At 7:15 PM, Blogger Celestite said...

The right wingers are afraid of everything. The present, the future, science, homosexuality, art, religion other than evangelical christian, anyone who is not white and male, any ground not covered with concrete and paving, entertaining fiction, words longer than two syllables.............

 
At 7:33 PM, Blogger KenInNY said...

LOL!!!

Wow, Celestite, now that I've stopped laughing -- or at least gotten back some control -- I'm inclined to think you're on to something!

Why, just tonight Col. Larry Wilkerson, onetime chief of staff to then-Sec'y of State Colin Powell, talked to Rachel Maddow about former Vice President Cheney and stressed that our Dick is a very "fearful" man -- who not only is made afraid by, well, just about everything, but lives to make other people afraid.

Ken

 
At 10:17 AM, Blogger DownWithTyranny said...

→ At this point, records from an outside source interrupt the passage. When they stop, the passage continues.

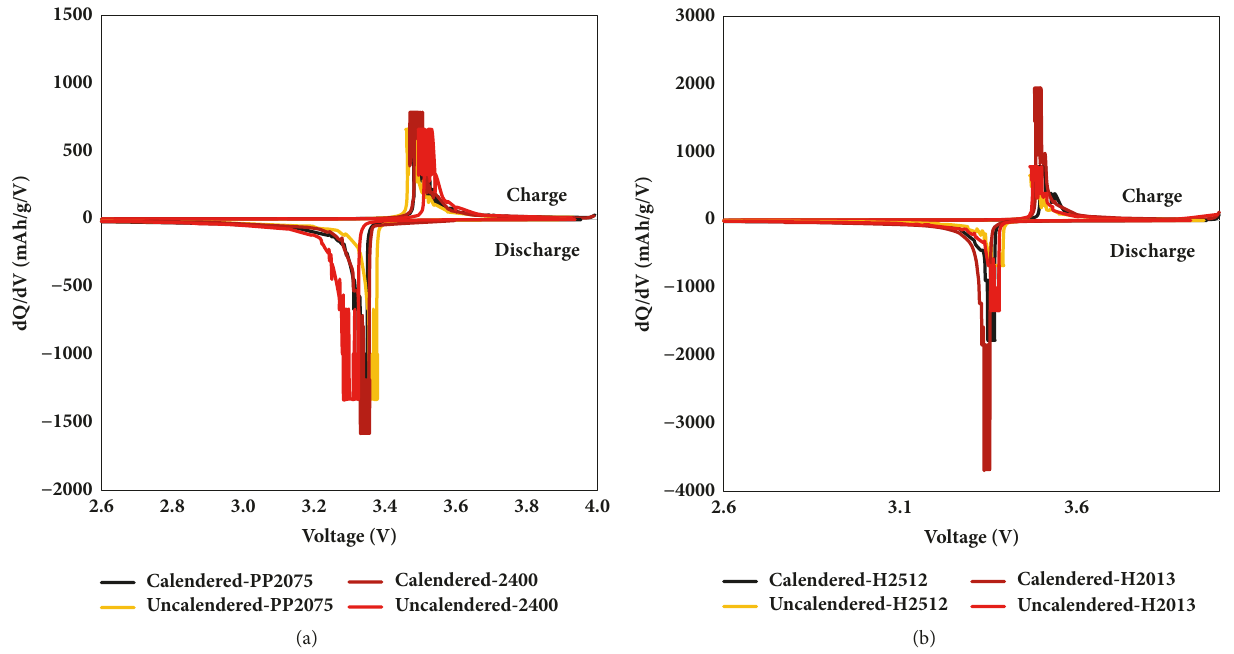
Figure 5: dQ/dV versus voltage curve of both charge and discharge data of (a) monolayer separators and (b) trilayer separators.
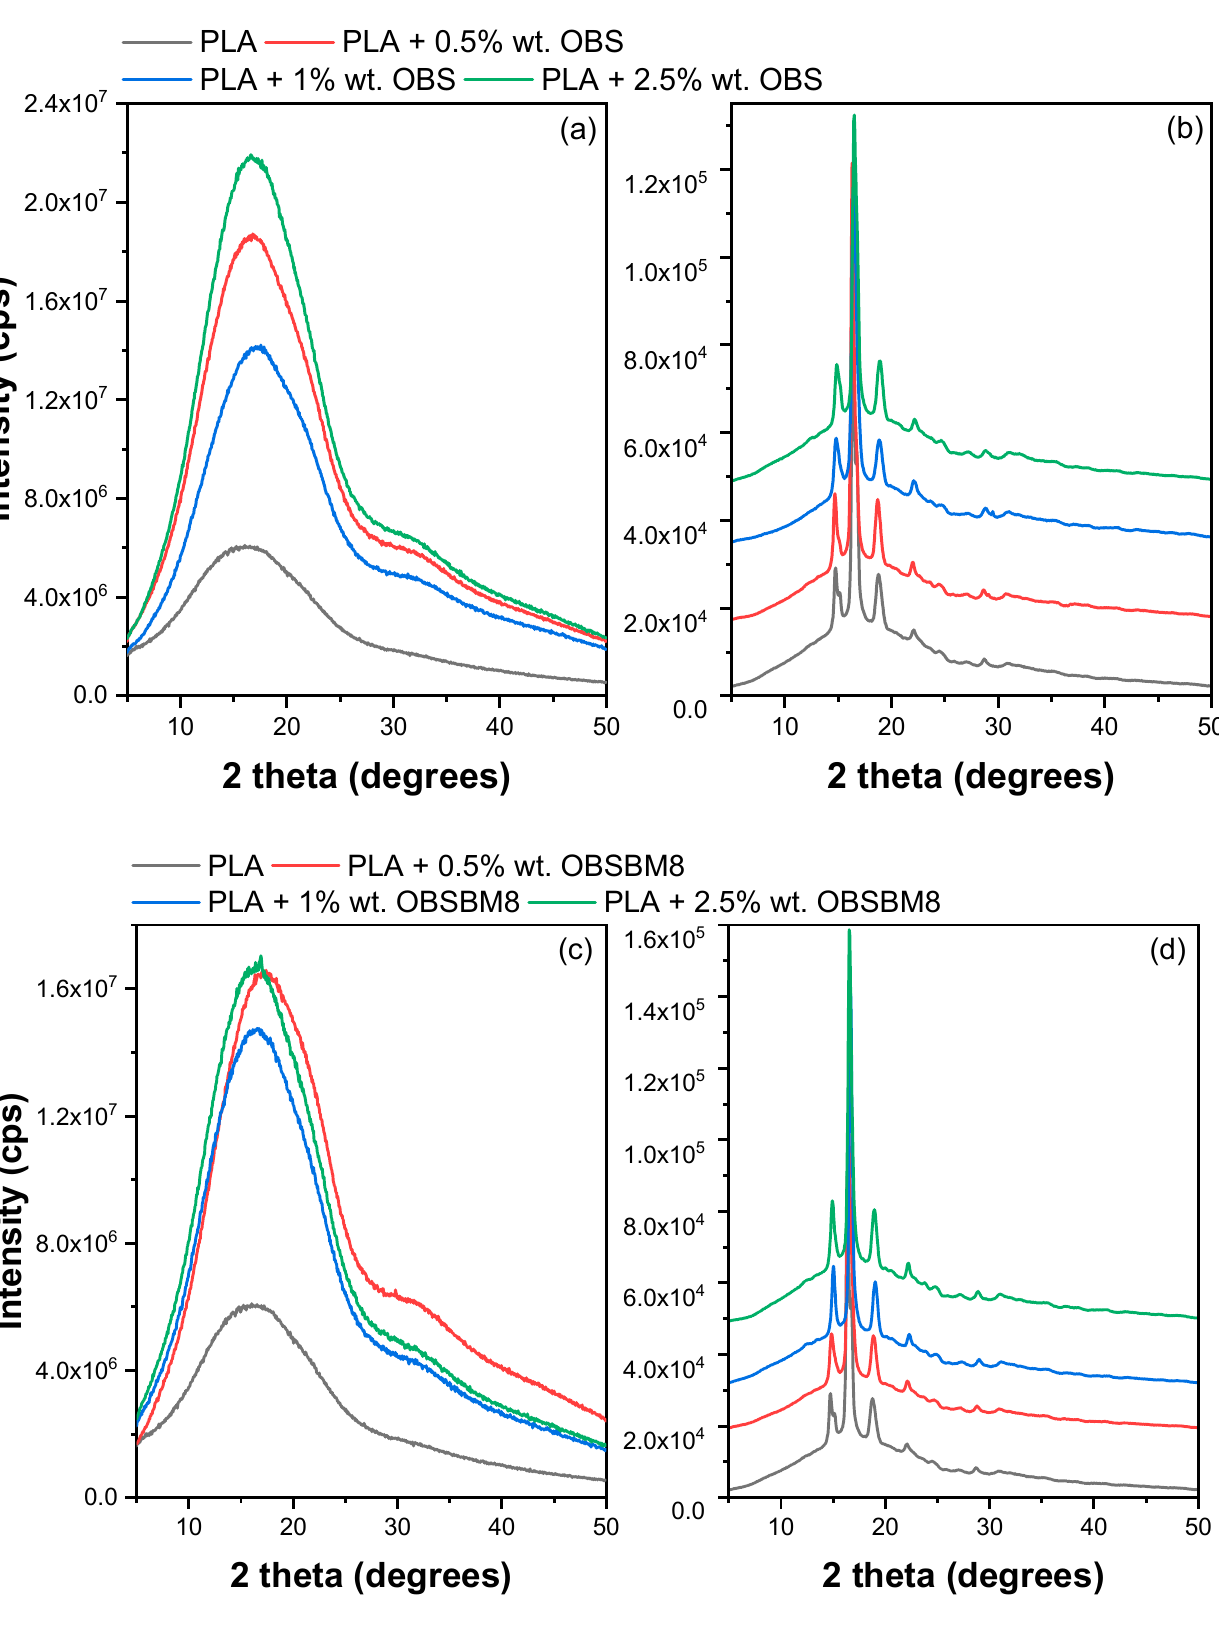
Figure 7. XRD patterns of ( a , b ) PLA/OBS and ( c , d ) PLA/OBSBM8 samples after quenching and after annealing at 110 °C for 1 h.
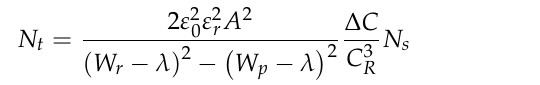
Figure 2. Schematic structure of ( a ) deep-level transient spectroscopy (DLTS) samples and ( b ) up- right rear-heterojunction GaAs solar cells; ( c ) photograph of the solar cell device.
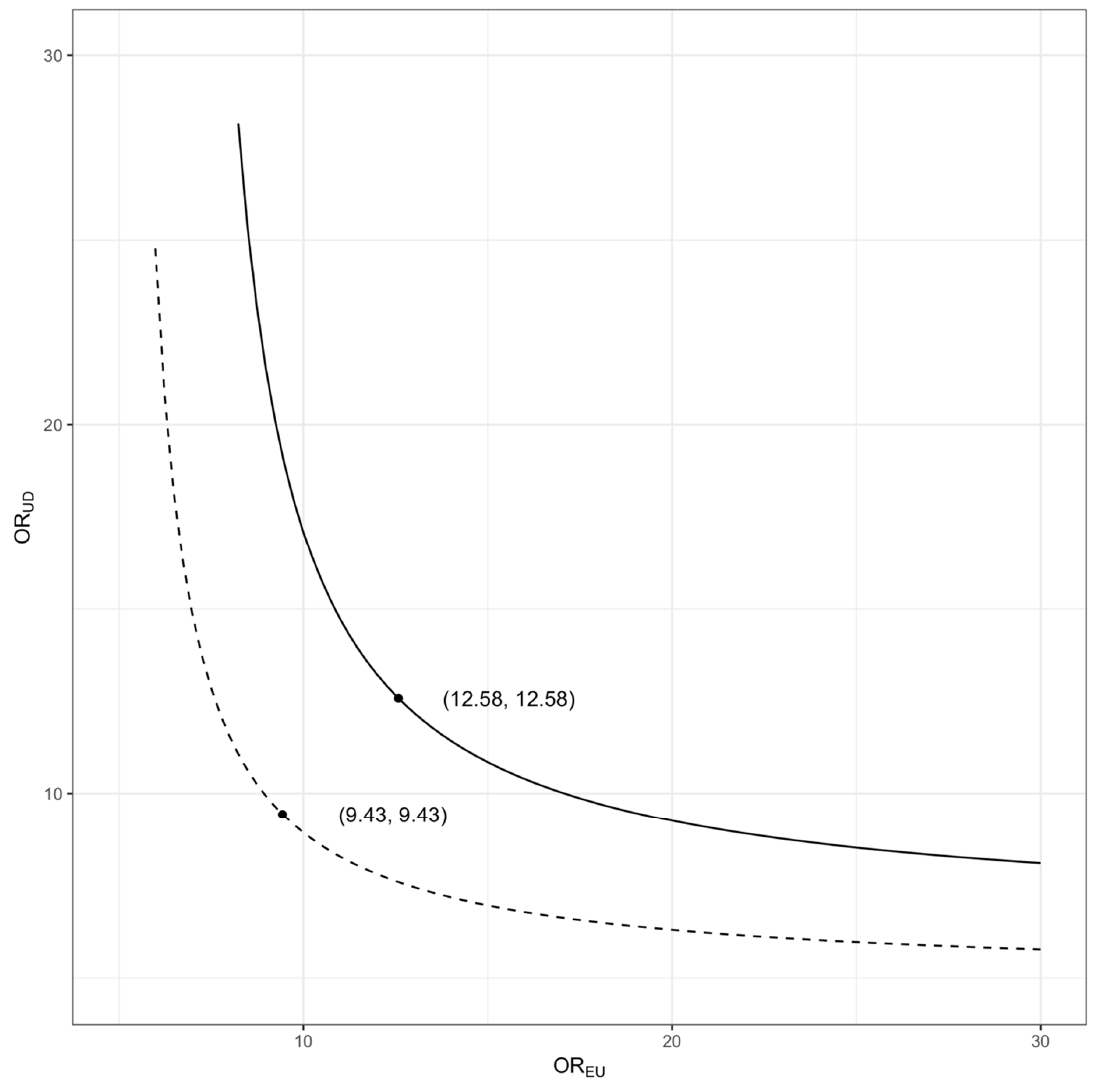
Figure A1. Sensitivity analysis for the association of disposable income and low subjective well-being. The x-axis represents the association of the unmeasured confounder (U) and the exposure (disposable income, E), whilst the y-axis represents the association of the unmeasured confounder (U) and the outcome (low subjective well-being, D). The area above the solid line is the joint values of the E-U and U-D associations that would be required to explain away the observed E-D association (RII = 6.55). The highlighted point on the line represents the strength of either of the E-U or U-D associations has to be bigger than that value in order to explain away the observed E-D association. The dashed line represents that of the lower bound of the 95% confidence interval (4.98). Overall, it means that in the case if either of the E-U or U-D associations has an odds ratio ≥ 9.43, the observed E-D association would be explained away to the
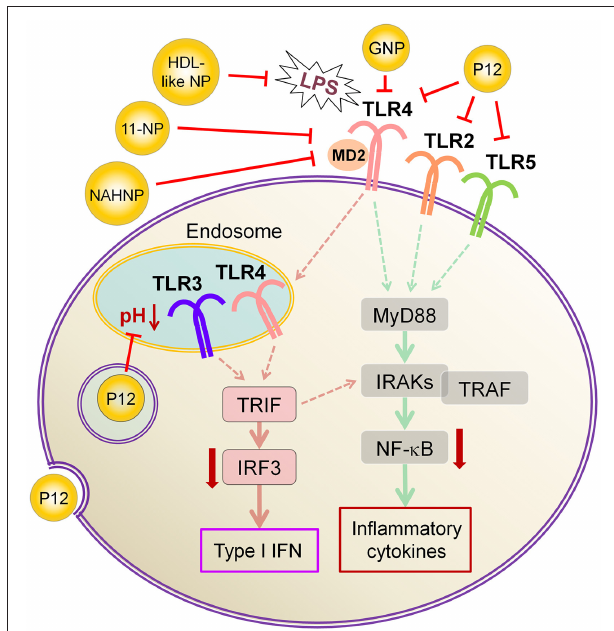
FIGURE 3 | The mechanisms of action of emerging nano-inhibitors targeting TLR signaling pathways. The HDL-like NP is capable of sequestering LPS to down-regulate TLR4 signaling; NAHNP and 11-NP can block the LPS binding to TLR4-MD2 complex, and thus inhibit TLR4 signal transduction; bare gold nanoparticle (GNP) is able to down-regulate TLR4 expression; the peptide-gold nanoparticle hybrid P12 can inhibit multiple TLR pathways including TLR2, 3, 4 and 5, and block the endosomal acidification. These nano-inhibitors can eventually down-regulate the transcription factors NF- κ B and IRF activation, leading to the inhibition of the production of inflammatory cytokines and type I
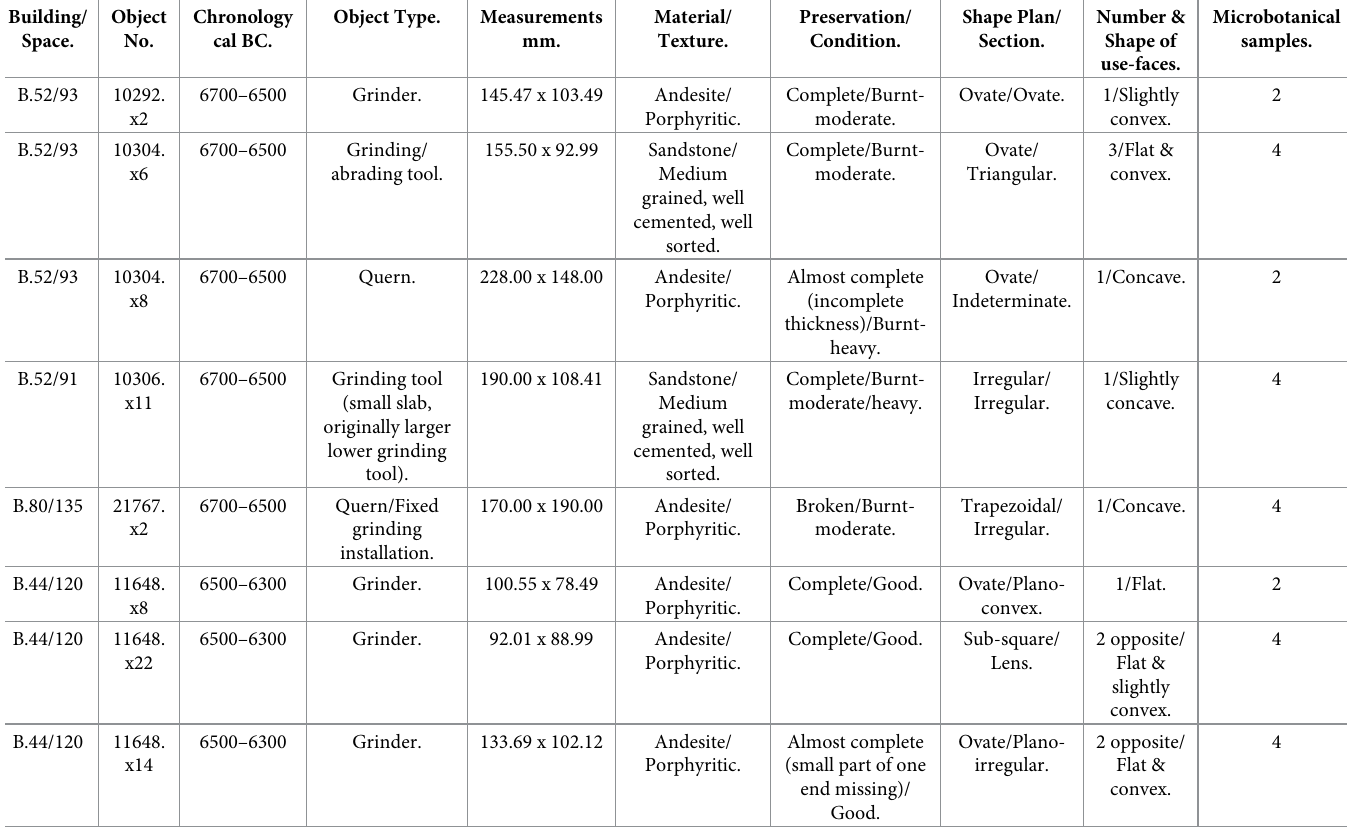
Description of grinding tools sampled for microbotanical and microwear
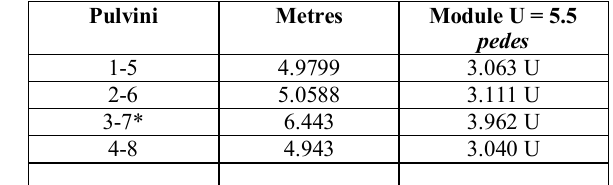
Table 3. Radii extracted with vertical planes passing through opposite preserved travertine pulvini (white numbers in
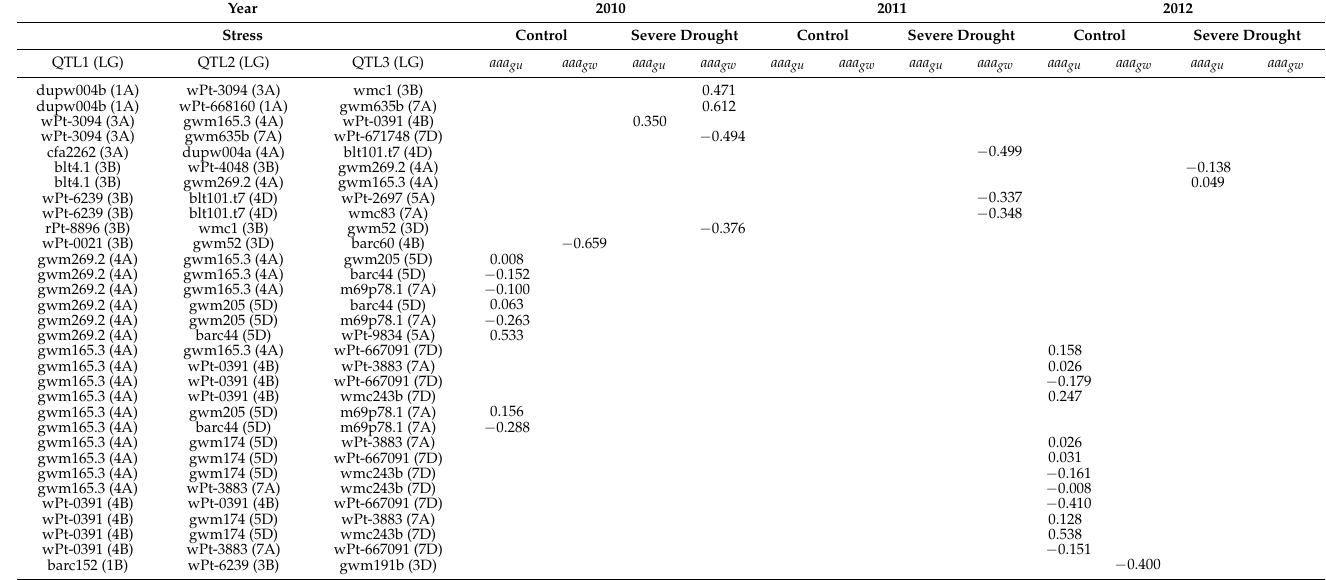
Table 3. Genotypic estimates of the additive × additive × additive interaction effects for the particular QTL × QTL × QTL threes based on unweighted ( aaa gu ) and weighted ( aaa gw ) multiple linear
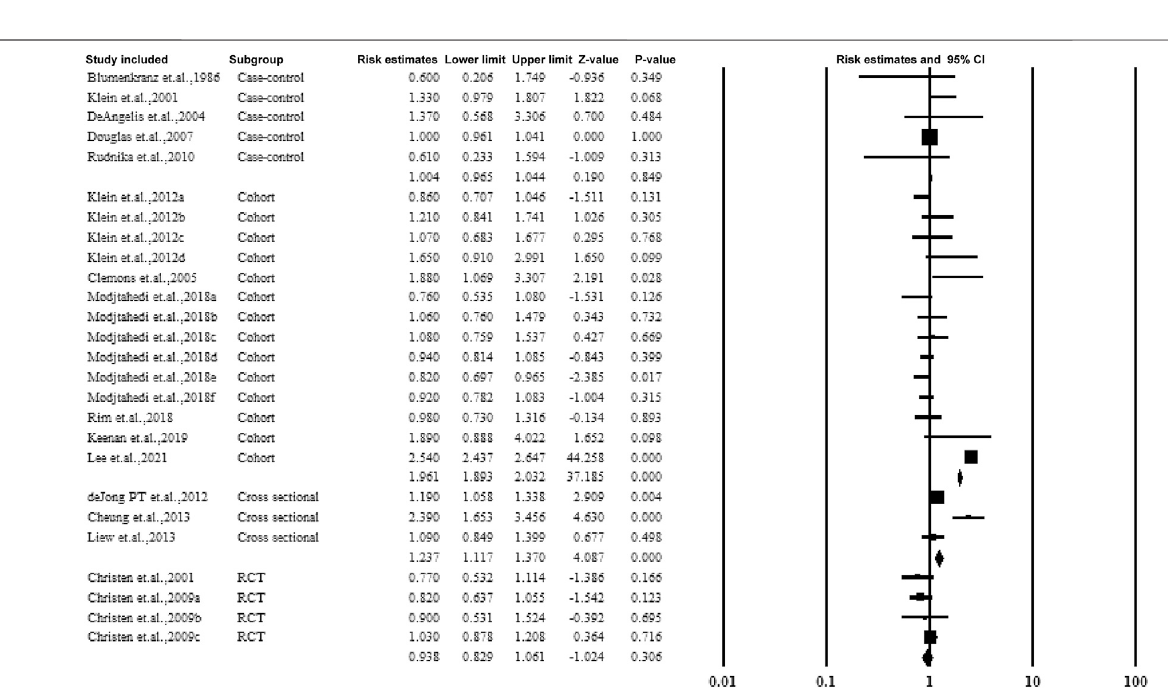
Frontiers in Pharmacology |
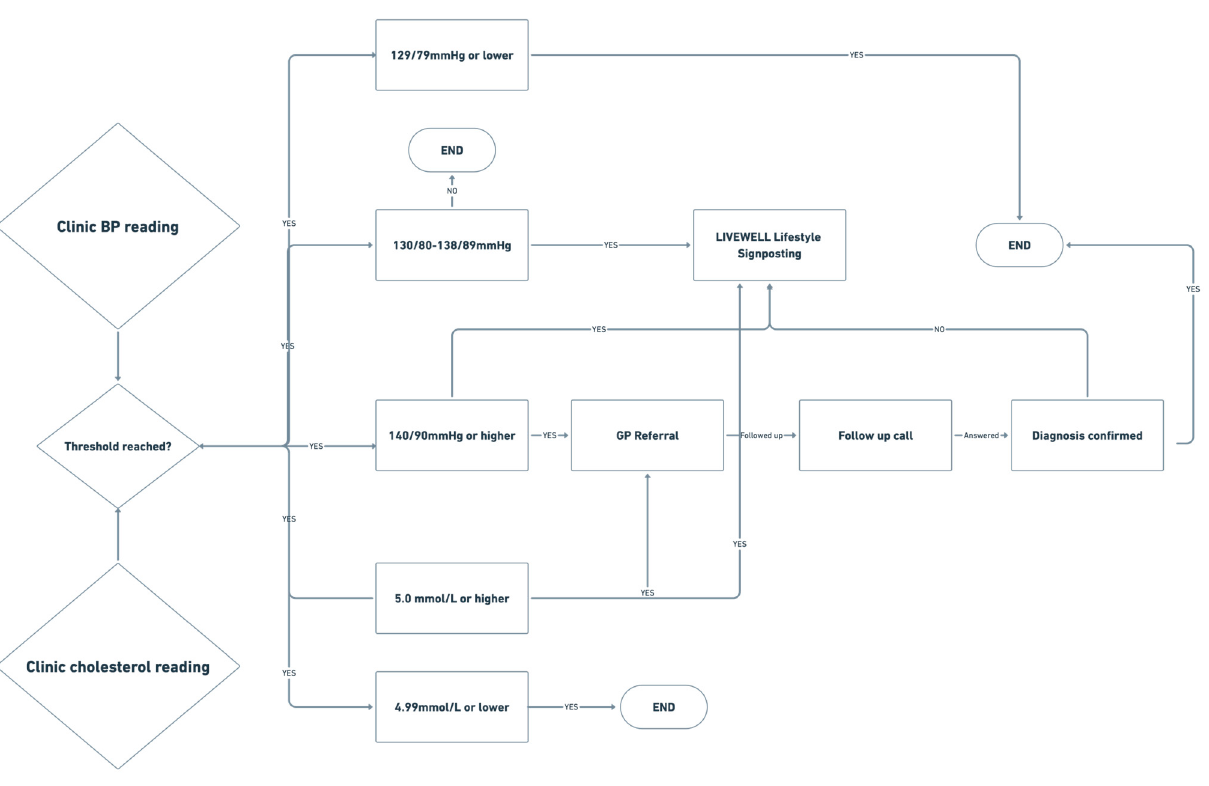
Figure 3. Referral pathways involving the GP and support services after participants received their blood pressure and cholesterol measurements. GP—general practitioner, BP – blood pressure.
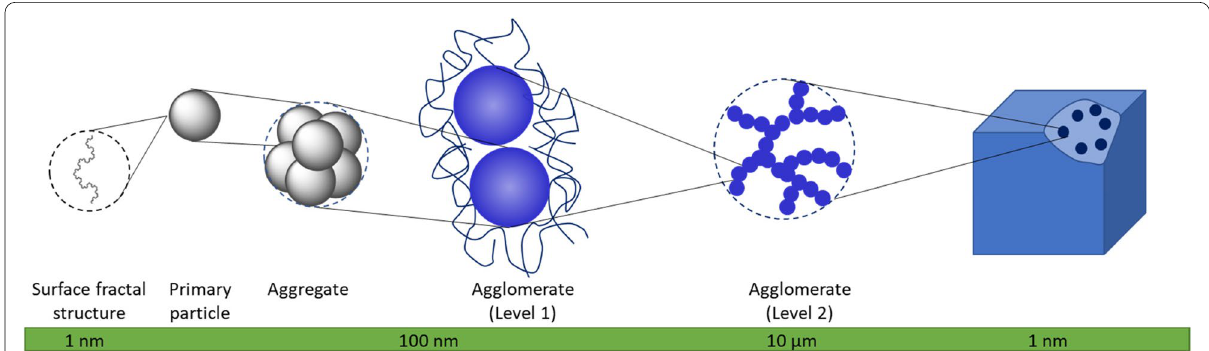
Fig. 4 Schematic model for the hierarchical structure of the filler in the rubber matrices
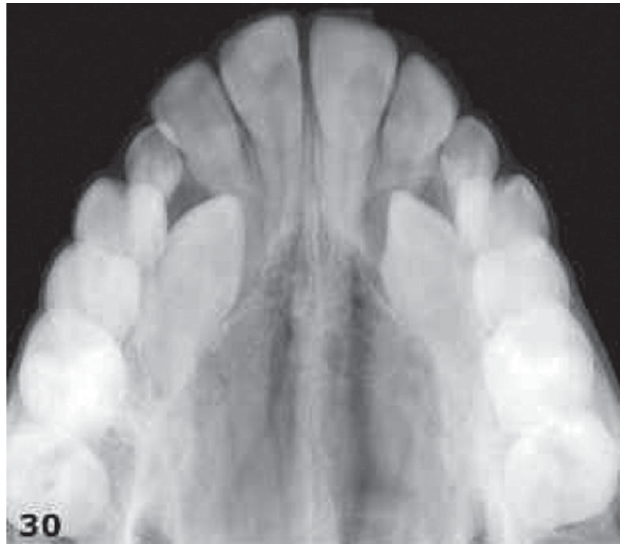
Fig. 3: Occlusal film to identify canine position.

I couldn't resist offering a link to the Rachel Maddow segment Ken just mentioned. It's surely worth watching.

 
At 6:44 AM, Blogger Celestite said...

Thanks for posting the link. Excellent interview. IMO, Cheney and Rumsfeld came close to treason in their determination to do things their own way and their disregard for the checks and balances built into our system. They were willing to destroy our democracy to "save" us from their enemies and their hysterical over reactions (for many many years) are just now becoming public knowledge. They are very dangerous men.